Quando viene eletto Khatami il mantra degli intellettuali che hanno iniziato a cambiare pelle nei lunghi pomeriggi trascorsi al Centro di studi strategici è “pressione dal basso, per negoziare in alto”, ma nei fatti negli otto anni della sua presidenza Khatami non si fa mai forte del mandato popolare per affrontare Khamenei. Sì, sorride spesso al punto che lo ribattezzano “mullah khandan”, il mullah che ride; sì, parla di dialogo tra le civiltà e nei consessi internazionali sa farsi ben volere, ma quando si tratta di incidere sulla sostanza delle cose, ritrae ogni volta la mano.
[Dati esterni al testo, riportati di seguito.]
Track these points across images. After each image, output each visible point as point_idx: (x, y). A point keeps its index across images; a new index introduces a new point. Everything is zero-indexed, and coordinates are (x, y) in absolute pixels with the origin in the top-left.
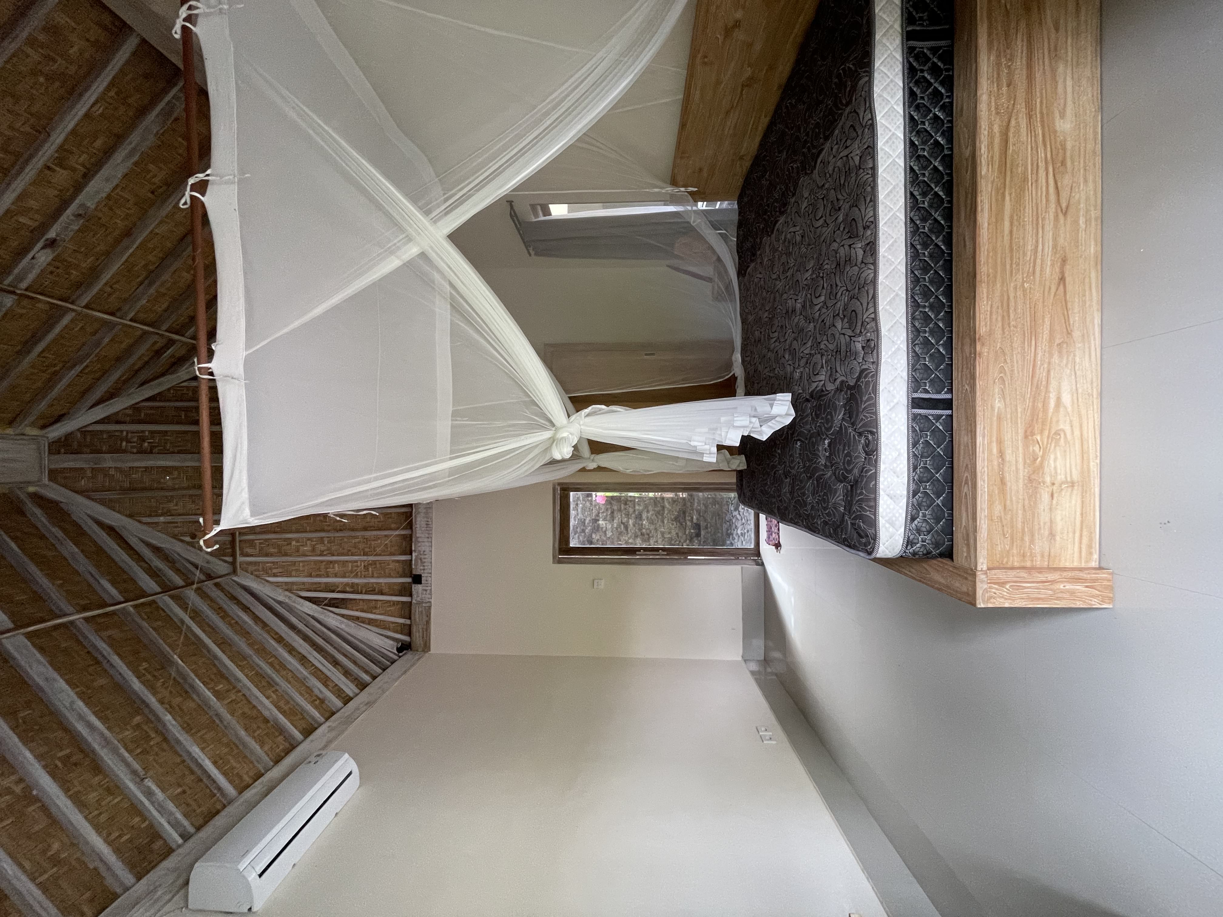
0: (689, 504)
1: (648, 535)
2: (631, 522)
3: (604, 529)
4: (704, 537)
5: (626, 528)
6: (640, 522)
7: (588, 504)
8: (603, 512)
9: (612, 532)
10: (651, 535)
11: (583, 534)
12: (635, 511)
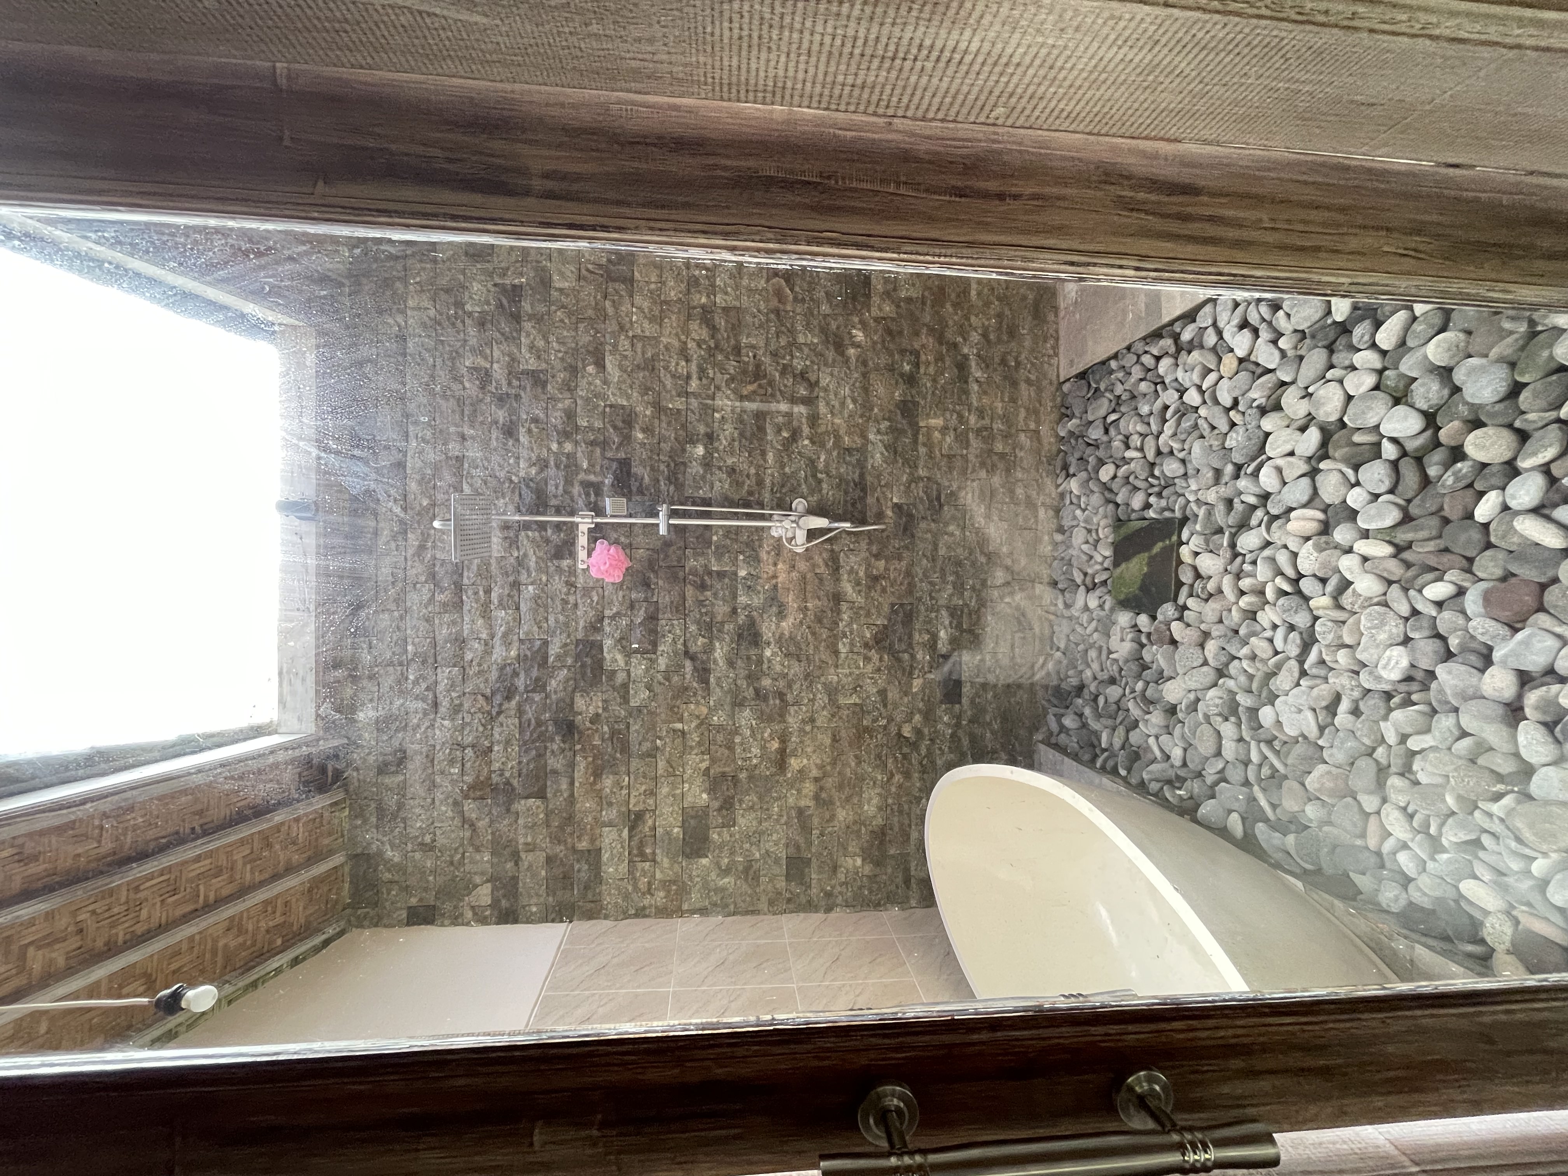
0: (926, 586)
1: (781, 695)
2: (719, 652)
3: (621, 677)
4: (972, 702)
5: (703, 673)
6: (753, 652)
7: (558, 584)
8: (618, 614)
9: (649, 688)
10: (789, 698)
11: (537, 697)
12: (734, 611)
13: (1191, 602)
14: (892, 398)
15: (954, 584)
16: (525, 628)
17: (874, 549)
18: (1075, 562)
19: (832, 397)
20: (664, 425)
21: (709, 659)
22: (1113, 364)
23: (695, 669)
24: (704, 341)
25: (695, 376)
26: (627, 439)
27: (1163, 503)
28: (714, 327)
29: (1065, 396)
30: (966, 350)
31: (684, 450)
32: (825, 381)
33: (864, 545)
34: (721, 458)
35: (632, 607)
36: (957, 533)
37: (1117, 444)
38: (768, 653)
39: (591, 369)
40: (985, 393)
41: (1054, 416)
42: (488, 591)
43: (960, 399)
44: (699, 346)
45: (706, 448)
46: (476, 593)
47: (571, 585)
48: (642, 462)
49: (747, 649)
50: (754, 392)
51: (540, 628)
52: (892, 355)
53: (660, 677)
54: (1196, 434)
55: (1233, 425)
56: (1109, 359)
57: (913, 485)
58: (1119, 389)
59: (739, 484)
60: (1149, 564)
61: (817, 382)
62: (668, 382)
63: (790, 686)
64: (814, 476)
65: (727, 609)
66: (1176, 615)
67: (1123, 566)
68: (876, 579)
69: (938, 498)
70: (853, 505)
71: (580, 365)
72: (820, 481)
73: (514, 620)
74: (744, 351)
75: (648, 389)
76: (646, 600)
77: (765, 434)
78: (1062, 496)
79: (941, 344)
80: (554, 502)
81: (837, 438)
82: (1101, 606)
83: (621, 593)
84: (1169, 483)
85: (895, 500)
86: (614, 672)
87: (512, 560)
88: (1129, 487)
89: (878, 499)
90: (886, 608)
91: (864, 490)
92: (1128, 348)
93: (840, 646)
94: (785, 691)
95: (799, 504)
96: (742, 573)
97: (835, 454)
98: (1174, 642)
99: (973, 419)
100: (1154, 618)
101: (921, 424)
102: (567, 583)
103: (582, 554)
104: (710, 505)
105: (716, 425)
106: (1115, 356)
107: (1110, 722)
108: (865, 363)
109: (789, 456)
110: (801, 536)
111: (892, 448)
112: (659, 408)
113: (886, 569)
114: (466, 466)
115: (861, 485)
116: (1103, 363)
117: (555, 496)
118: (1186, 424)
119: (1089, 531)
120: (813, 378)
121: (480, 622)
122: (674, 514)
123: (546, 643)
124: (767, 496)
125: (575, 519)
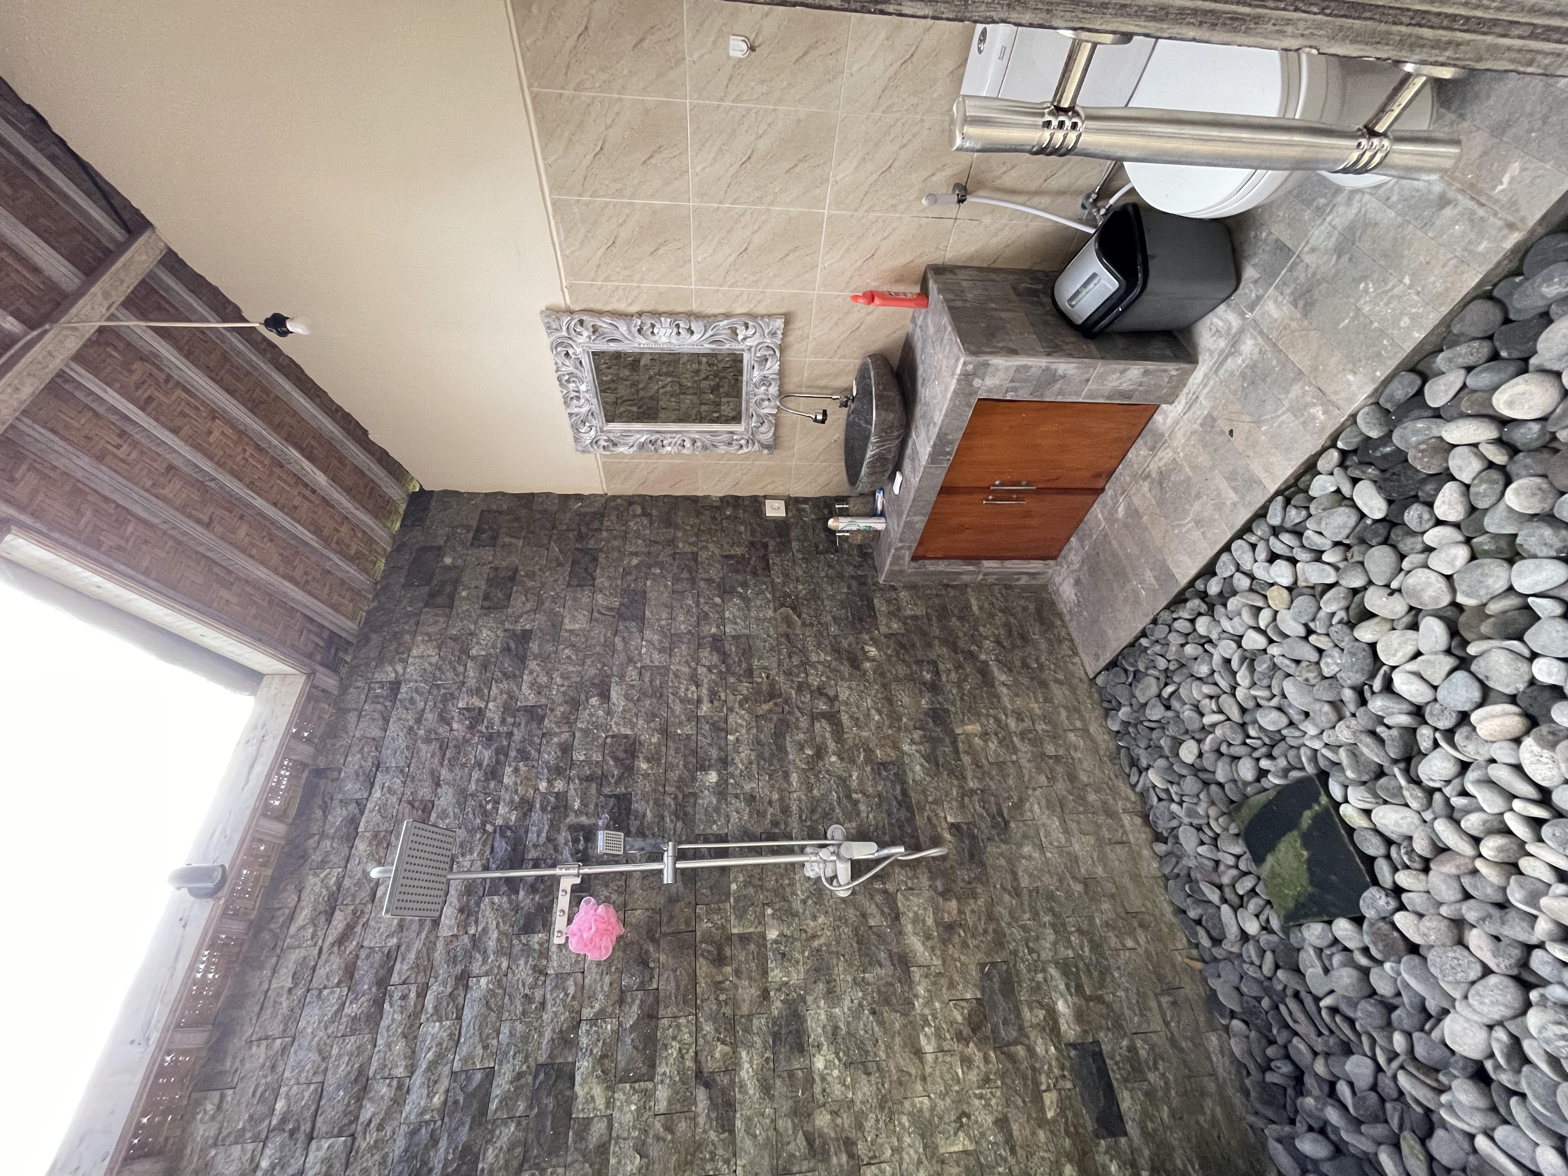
0: (1018, 934)
1: (849, 1144)
2: (748, 1070)
3: (598, 1128)
4: (1143, 1129)
5: (725, 1108)
6: (797, 1064)
7: (523, 972)
8: (601, 1015)
9: (641, 1150)
10: (861, 1148)
12: (765, 994)
13: (1403, 879)
14: (920, 707)
15: (1053, 925)
16: (464, 1050)
17: (939, 884)
18: (1196, 875)
19: (854, 709)
20: (672, 752)
21: (732, 1082)
22: (1144, 642)
23: (713, 1105)
24: (716, 666)
25: (705, 700)
26: (629, 770)
27: (1282, 763)
28: (725, 653)
29: (1101, 690)
30: (983, 657)
31: (694, 779)
32: (844, 694)
33: (925, 881)
34: (737, 784)
35: (621, 1001)
36: (1036, 855)
37: (1187, 713)
38: (819, 1063)
39: (594, 701)
40: (1017, 695)
41: (1099, 712)
42: (422, 994)
43: (992, 703)
44: (710, 670)
45: (719, 774)
46: (404, 997)
47: (540, 971)
48: (645, 797)
49: (788, 1059)
50: (770, 711)
51: (485, 1048)
52: (909, 666)
53: (658, 1125)
54: (1279, 675)
55: (1320, 651)
56: (1137, 639)
57: (966, 800)
58: (1162, 663)
59: (761, 814)
60: (1306, 845)
61: (836, 697)
62: (678, 708)
63: (860, 1127)
64: (849, 797)
65: (755, 992)
66: (1393, 904)
67: (1270, 859)
68: (950, 928)
69: (1000, 813)
70: (901, 827)
71: (583, 697)
72: (856, 803)
73: (451, 1035)
74: (756, 673)
75: (654, 715)
76: (642, 987)
77: (786, 753)
78: (1143, 796)
79: (956, 653)
80: (533, 854)
81: (869, 751)
82: (1266, 928)
83: (607, 979)
84: (1277, 737)
85: (950, 819)
86: (588, 1122)
87: (466, 939)
88: (1226, 759)
89: (929, 819)
90: (974, 972)
91: (910, 809)
92: (1155, 622)
93: (923, 1041)
94: (853, 1135)
95: (836, 831)
96: (772, 934)
97: (868, 769)
98: (1414, 949)
99: (1012, 723)
100: (1358, 920)
101: (958, 731)
102: (534, 968)
103: (560, 922)
104: (727, 841)
105: (730, 747)
106: (1143, 634)
108: (882, 675)
109: (816, 776)
110: (844, 871)
111: (931, 758)
112: (665, 732)
113: (961, 912)
115: (905, 801)
116: (1132, 645)
117: (535, 846)
118: (1262, 666)
119: (1199, 829)
120: (831, 693)
121: (400, 1047)
122: (681, 855)
123: (490, 1074)
124: (795, 825)
125: (557, 871)
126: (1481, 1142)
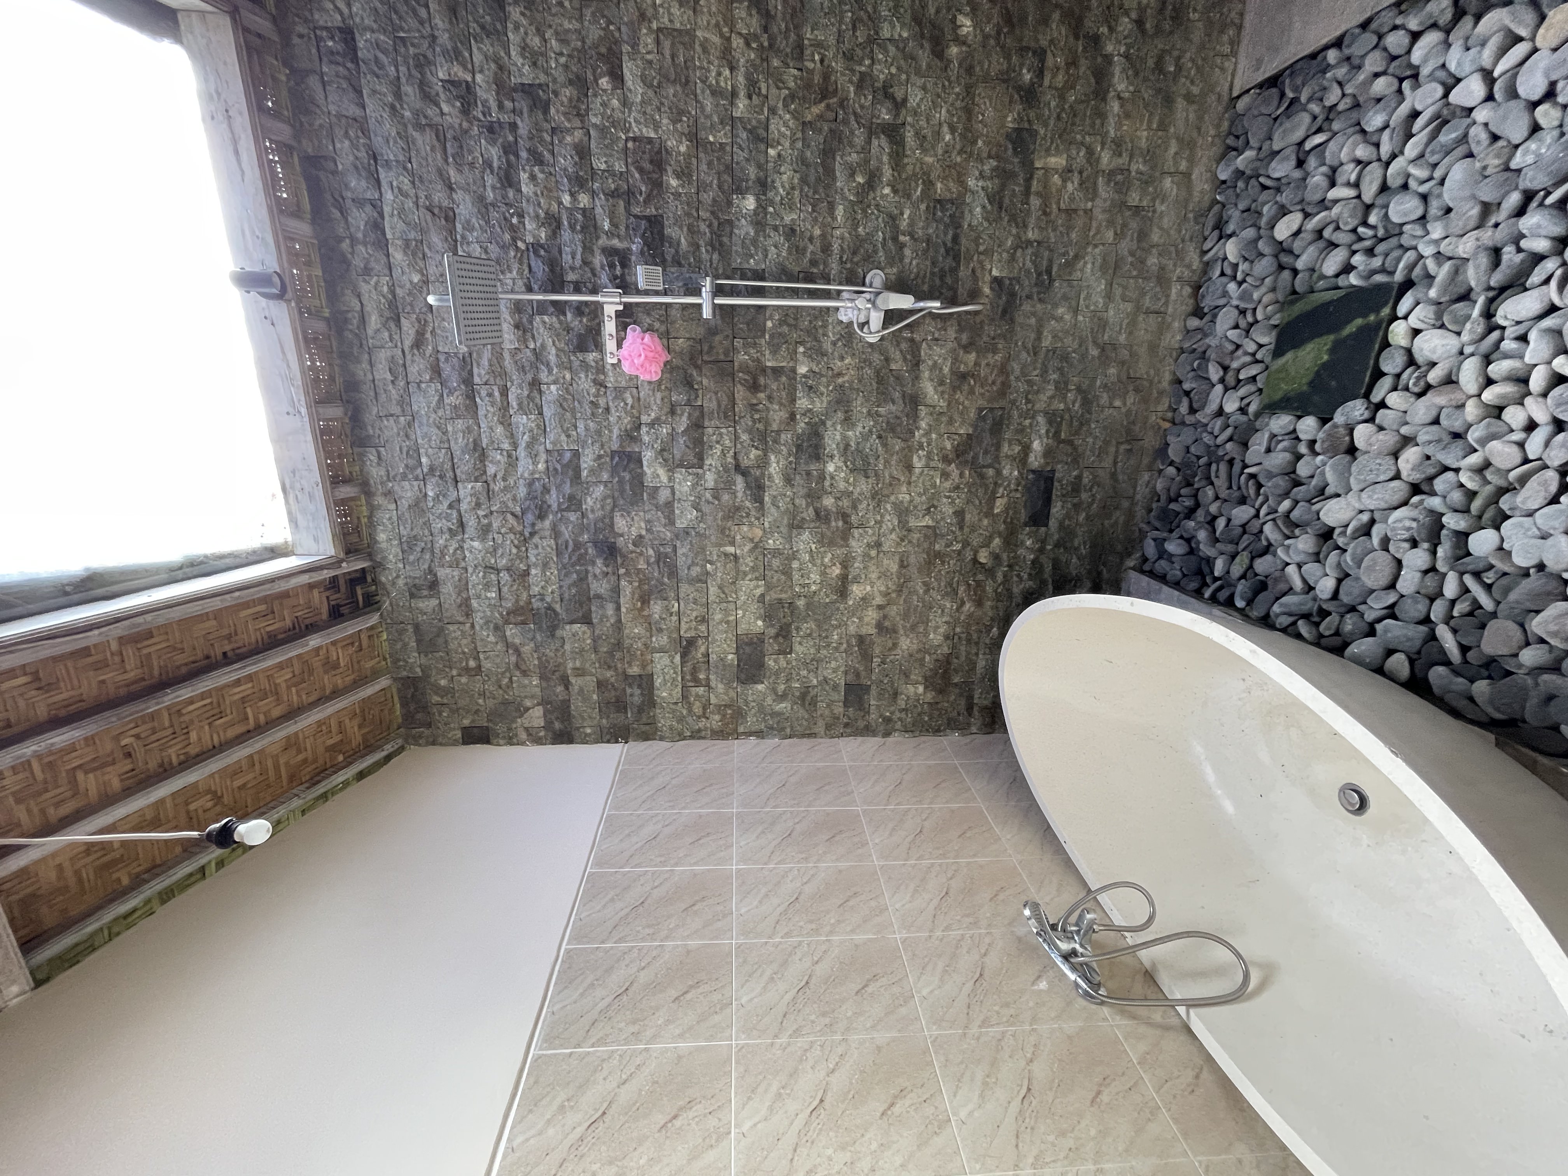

A posteriori racconterà di aver affrontato una crisi ogni nove giorni, di essere passato da un braccio di ferro a un altro con Khamenei e i conservatori e di averli perduti tutti. Ma nell’estate del ’99, quando la polizia e i bassiji attaccano i dormitori dell’università di Teheran facendo volare i ragazzi giù dai balconi, quando Teheran si infiamma per sei giorni e la maglietta piena di sangue di uno studente finisce sulla copertina dell’Economist, Khatami incontra un gruppo di giovani e l’unica cosa che è capace di dire è ricordare di essere stato uno dei fondatori della Repubblica islamica e di non avere alcuna intenzione di disfarsene.
“Da quando in qua un un governo religioso sciita fonda la sua azione sulla base alle opinioni della gente? Queste posizioni, queste opinioni, semplicemente non sono il criterio da tenere in considerazione. Solo Dio può definire ciò che è bene e ciò che è male”, ha detto in un programma della tv pubblica alcune settimane fa il professore dell’università di Teheran Mohammad Sadegh Kooshki. È questa la realtà con cui si scontra chiunque voglia trasformare il regime dall’interno, il gradualismo riformista è una chimera. “Un cambio di regime in Iran non è possibile e nemmeno desiderabile”, ha detto ieri Khatami, spezzando un lunghissimo silenzio, la stessa frase che avrebbe potuto pronunciare vent’anni fa. Ma intanto in Iran le piazze seguitano a riempirsi, le ragazze cantano con i capelli liberi sulle spalle e nelle università gli studenti gridano: “Riformisti, conservatori siete tutti uguali. Morte al dittatore”.